Exercise brief> Each entry below must appear in the answer exactly as written.

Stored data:
____

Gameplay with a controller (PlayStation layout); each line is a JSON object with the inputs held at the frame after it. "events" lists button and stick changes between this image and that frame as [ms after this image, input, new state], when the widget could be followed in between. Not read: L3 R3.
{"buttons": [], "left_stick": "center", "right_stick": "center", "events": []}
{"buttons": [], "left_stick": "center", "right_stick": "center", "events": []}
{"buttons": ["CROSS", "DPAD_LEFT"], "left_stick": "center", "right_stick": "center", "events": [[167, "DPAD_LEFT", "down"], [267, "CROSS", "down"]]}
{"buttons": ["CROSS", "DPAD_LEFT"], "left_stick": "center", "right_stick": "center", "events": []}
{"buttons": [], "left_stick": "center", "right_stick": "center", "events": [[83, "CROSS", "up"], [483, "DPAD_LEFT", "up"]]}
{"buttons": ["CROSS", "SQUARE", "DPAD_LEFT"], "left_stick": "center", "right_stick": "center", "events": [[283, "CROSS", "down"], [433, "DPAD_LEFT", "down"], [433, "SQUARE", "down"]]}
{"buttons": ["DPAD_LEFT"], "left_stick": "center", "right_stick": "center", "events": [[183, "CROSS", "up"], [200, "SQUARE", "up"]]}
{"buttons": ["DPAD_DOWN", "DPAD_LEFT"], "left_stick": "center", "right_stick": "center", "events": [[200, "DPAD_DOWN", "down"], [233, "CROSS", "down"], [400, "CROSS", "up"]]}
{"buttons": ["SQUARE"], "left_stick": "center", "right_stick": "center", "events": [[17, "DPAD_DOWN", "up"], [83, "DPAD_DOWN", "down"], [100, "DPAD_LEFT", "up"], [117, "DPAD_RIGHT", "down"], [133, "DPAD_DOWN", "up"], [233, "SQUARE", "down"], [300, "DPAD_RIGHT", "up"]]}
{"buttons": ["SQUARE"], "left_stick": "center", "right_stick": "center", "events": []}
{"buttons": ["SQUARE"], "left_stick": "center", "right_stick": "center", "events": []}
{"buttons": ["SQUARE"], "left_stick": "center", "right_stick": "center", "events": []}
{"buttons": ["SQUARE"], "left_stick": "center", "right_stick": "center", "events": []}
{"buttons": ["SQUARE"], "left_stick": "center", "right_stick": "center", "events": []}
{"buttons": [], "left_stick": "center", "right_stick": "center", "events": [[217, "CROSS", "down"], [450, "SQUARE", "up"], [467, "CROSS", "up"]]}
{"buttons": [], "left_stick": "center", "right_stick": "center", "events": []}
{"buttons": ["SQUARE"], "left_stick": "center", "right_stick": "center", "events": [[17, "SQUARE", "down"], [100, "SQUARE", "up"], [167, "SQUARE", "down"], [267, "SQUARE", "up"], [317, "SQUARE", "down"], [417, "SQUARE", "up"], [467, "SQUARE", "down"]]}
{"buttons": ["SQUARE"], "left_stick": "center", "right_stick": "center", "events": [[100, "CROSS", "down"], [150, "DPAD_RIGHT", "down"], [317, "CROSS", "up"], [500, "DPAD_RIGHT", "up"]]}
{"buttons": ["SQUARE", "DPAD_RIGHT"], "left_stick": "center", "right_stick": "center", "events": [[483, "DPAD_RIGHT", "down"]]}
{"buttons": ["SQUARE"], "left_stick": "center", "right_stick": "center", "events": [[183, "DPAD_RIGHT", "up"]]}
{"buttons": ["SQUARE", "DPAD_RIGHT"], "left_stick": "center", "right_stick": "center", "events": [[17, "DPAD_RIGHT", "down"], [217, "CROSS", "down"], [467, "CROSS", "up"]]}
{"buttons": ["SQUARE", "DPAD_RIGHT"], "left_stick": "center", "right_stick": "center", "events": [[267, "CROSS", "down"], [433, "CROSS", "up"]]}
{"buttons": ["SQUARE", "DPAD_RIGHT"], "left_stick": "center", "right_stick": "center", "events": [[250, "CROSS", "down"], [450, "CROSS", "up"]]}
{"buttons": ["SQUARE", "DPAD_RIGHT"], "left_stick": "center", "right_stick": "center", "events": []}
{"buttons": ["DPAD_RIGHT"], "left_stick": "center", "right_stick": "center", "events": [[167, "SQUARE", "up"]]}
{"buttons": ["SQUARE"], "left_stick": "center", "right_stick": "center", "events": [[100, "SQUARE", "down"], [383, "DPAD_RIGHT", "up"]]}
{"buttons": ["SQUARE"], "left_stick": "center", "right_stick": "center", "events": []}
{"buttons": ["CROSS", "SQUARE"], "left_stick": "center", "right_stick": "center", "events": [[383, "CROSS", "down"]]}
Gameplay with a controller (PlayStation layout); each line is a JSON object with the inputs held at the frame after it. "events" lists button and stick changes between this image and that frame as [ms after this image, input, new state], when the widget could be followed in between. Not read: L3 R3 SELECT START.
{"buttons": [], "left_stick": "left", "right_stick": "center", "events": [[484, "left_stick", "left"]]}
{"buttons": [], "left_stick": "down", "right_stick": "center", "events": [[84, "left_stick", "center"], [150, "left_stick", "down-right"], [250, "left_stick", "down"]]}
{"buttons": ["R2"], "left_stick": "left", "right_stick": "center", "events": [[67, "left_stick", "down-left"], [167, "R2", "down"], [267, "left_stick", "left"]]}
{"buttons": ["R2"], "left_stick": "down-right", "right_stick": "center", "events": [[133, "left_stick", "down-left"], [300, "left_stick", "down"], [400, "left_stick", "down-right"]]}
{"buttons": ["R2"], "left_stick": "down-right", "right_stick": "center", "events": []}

____

Completed exercise>
Gameplay with a controller (PlayStation layout); each line is a JSON object with the inputs held at the frame after it. "events" lists button and stick changes between this image and that frame as [ms after this image, input, new state], when the widget could be followed in between. Not read: L3 R3.
{"buttons": [], "left_stick": "center", "right_stick": "center", "events": []}
{"buttons": [], "left_stick": "center", "right_stick": "center", "events": []}
{"buttons": ["CROSS", "DPAD_LEFT"], "left_stick": "center", "right_stick": "center", "events": [[167, "DPAD_LEFT", "down"], [267, "CROSS", "down"]]}
{"buttons": ["CROSS", "DPAD_LEFT"], "left_stick": "center", "right_stick": "center", "events": []}
{"buttons": [], "left_stick": "center", "right_stick": "center", "events": [[83, "CROSS", "up"], [483, "DPAD_LEFT", "up"]]}
{"buttons": ["CROSS", "SQUARE", "DPAD_LEFT"], "left_stick": "center", "right_stick": "center", "events": [[283, "CROSS", "down"], [433, "DPAD_LEFT", "down"], [433, "SQUARE", "down"]]}
{"buttons": ["DPAD_LEFT"], "left_stick": "center", "right_stick": "center", "events": [[183, "CROSS", "up"], [200, "SQUARE", "up"]]}
{"buttons": ["DPAD_DOWN", "DPAD_LEFT"], "left_stick": "center", "right_stick": "center", "events": [[200, "DPAD_DOWN", "down"], [233, "CROSS", "down"], [400, "CROSS", "up"]]}
{"buttons": ["SQUARE"], "left_stick": "center", "right_stick": "center", "events": [[17, "DPAD_DOWN", "up"], [83, "DPAD_DOWN", "down"], [100, "DPAD_LEFT", "up"], [117, "DPAD_RIGHT", "down"], [133, "DPAD_DOWN", "up"], [233, "SQUARE", "down"], [300, "DPAD_RIGHT", "up"]]}
{"buttons": ["SQUARE"], "left_stick": "center", "right_stick": "center", "events": []}
{"buttons": ["SQUARE"], "left_stick": "center", "right_stick": "center", "events": []}
{"buttons": ["SQUARE"], "left_stick": "center", "right_stick": "center", "events": []}
{"buttons": ["SQUARE"], "left_stick": "center", "right_stick": "center", "events": []}
{"buttons": ["SQUARE"], "left_stick": "center", "right_stick": "center", "events": []}
{"buttons": [], "left_stick": "center", "right_stick": "center", "events": [[217, "CROSS", "down"], [450, "SQUARE", "up"], [467, "CROSS", "up"]]}
{"buttons": [], "left_stick": "center", "right_stick": "center", "events": []}
{"buttons": ["SQUARE"], "left_stick": "center", "right_stick": "center", "events": [[17, "SQUARE", "down"], [100, "SQUARE", "up"], [167, "SQUARE", "down"], [267, "SQUARE", "up"], [317, "SQUARE", "down"], [417, "SQUARE", "up"], [467, "SQUARE", "down"]]}
{"buttons": ["SQUARE"], "left_stick": "center", "right_stick": "center", "events": [[100, "CROSS", "down"], [150, "DPAD_RIGHT", "down"], [317, "CROSS", "up"], [500, "DPAD_RIGHT", "up"]]}
{"buttons": ["SQUARE", "DPAD_RIGHT"], "left_stick": "center", "right_stick": "center", "events": [[483, "DPAD_RIGHT", "down"]]}
{"buttons": ["SQUARE"], "left_stick": "center", "right_stick": "center", "events": [[183, "DPAD_RIGHT", "up"]]}
{"buttons": ["SQUARE", "DPAD_RIGHT"], "left_stick": "center", "right_stick": "center", "events": [[17, "DPAD_RIGHT", "down"], [217, "CROSS", "down"], [467, "CROSS", "up"]]}
{"buttons": ["SQUARE", "DPAD_RIGHT"], "left_stick": "center", "right_stick": "center", "events": [[267, "CROSS", "down"], [433, "CROSS", "up"]]}
{"buttons": ["SQUARE", "DPAD_RIGHT"], "left_stick": "center", "right_stick": "center", "events": [[250, "CROSS", "down"], [450, "CROSS", "up"]]}
{"buttons": ["SQUARE", "DPAD_RIGHT"], "left_stick": "center", "right_stick": "center", "events": []}
{"buttons": ["DPAD_RIGHT"], "left_stick": "center", "right_stick": "center", "events": [[167, "SQUARE", "up"]]}
{"buttons": ["SQUARE"], "left_stick": "center", "right_stick": "center", "events": [[100, "SQUARE", "down"], [383, "DPAD_RIGHT", "up"]]}
{"buttons": ["SQUARE"], "left_stick": "center", "right_stick": "center", "events": []}
{"buttons": ["CROSS", "SQUARE"], "left_stick": "center", "right_stick": "center", "events": [[383, "CROSS", "down"]]}
Gameplay with a controller (PlayStation layout); each line is a JSON object with the inputs held at the frame after it. "events" lists button and stick changes between this image and that frame as [ms after this image, input, new state], when the widget could be followed in between. Not read: L3 R3 SELECT START.
{"buttons": [], "left_stick": "left", "right_stick": "center", "events": [[484, "left_stick", "left"]]}
{"buttons": [], "left_stick": "down", "right_stick": "center", "events": [[84, "left_stick", "center"], [150, "left_stick", "down-right"], [250, "left_stick", "down"]]}
{"buttons": ["R2"], "left_stick": "left", "right_stick": "center", "events": [[67, "left_stick", "down-left"], [167, "R2", "down"], [267, "left_stick", "left"]]}
{"buttons": ["R2"], "left_stick": "down-right", "right_stick": "center", "events": [[133, "left_stick", "down-left"], [300, "left_stick", "down"], [400, "left_stick", "down-right"]]}
{"buttons": ["R2"], "left_stick": "down-right", "right_stick": "center", "events": []}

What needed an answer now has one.